Start of Block

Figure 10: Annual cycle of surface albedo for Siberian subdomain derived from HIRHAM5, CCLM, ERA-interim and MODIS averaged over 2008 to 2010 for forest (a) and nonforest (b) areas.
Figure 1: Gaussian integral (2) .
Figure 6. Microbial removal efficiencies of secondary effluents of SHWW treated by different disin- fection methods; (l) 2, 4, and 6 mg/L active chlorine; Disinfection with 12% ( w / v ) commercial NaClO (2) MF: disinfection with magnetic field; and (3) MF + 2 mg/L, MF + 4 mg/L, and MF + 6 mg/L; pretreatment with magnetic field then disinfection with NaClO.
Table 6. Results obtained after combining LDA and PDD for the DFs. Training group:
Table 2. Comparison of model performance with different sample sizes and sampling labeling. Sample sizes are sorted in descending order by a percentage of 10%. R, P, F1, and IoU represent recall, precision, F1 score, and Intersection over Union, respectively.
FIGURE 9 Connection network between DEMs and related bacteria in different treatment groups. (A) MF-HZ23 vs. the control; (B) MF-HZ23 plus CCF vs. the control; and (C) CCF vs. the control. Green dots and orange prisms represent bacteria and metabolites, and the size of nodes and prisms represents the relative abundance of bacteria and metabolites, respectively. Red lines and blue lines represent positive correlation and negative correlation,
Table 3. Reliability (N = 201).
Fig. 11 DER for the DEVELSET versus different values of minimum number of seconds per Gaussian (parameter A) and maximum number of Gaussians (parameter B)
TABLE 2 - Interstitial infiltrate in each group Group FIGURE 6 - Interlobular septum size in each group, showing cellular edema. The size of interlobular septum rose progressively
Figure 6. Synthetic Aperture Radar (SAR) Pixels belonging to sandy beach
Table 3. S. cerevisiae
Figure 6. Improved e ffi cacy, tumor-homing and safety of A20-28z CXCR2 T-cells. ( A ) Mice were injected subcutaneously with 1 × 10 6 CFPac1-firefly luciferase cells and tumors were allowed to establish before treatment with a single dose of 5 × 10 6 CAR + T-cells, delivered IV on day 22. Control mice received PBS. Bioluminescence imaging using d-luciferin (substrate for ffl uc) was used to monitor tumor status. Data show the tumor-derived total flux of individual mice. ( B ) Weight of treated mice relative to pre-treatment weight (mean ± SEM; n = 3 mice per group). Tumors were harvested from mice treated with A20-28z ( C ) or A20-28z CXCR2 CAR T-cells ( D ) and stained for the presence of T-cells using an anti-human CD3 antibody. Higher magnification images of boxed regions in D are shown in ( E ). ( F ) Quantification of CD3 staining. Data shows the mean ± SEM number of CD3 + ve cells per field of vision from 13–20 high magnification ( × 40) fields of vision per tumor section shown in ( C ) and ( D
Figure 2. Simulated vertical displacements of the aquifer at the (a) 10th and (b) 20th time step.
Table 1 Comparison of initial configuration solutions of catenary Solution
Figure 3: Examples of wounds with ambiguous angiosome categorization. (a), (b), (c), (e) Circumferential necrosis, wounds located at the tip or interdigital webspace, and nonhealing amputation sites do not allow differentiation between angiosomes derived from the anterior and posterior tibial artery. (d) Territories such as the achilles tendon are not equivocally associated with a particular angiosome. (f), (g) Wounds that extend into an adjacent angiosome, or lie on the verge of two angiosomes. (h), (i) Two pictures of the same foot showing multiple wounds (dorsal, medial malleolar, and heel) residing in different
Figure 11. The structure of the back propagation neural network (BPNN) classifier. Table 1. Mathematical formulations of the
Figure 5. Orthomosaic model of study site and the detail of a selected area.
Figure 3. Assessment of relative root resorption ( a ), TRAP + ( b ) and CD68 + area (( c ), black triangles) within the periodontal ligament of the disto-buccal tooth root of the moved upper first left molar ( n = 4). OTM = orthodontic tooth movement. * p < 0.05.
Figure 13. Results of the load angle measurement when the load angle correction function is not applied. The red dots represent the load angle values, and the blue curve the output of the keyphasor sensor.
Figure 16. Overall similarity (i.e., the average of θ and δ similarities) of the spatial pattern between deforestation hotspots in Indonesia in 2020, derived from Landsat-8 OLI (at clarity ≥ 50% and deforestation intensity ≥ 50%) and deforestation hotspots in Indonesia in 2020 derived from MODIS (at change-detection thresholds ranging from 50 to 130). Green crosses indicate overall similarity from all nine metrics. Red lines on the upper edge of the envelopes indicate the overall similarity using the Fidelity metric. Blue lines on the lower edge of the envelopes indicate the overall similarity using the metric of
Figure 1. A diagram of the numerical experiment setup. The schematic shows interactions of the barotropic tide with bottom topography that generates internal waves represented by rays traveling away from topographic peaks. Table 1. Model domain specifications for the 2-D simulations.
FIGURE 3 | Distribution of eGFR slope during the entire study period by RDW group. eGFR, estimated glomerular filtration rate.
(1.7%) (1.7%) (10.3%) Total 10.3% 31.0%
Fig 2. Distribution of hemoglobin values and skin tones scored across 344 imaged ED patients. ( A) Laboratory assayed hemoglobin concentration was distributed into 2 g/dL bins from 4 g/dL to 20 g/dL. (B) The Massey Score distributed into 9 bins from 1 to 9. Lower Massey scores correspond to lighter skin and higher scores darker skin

End of Block

- _About this task_: All lines from the one that holds "FIGURE 3 | Distribution" through the end of the material, both ends included, should be restated exactly.

- _Output of the exercise_:
FIGURE 3 | Distribution of eGFR slope during the entire study period by RDW group. eGFR, estimated glomerular filtration rate.
(1.7%) (1.7%) (10.3%) Total 10.3% 31.0%
Fig 2. Distribution of hemoglobin values and skin tones scored across 344 imaged ED patients. ( A) Laboratory assayed hemoglobin concentration was distributed into 2 g/dL bins from 4 g/dL to 20 g/dL. (B) The Massey Score distributed into 9 bins from 1 to 9. Lower Massey scores correspond to lighter skin and higher scores darker skin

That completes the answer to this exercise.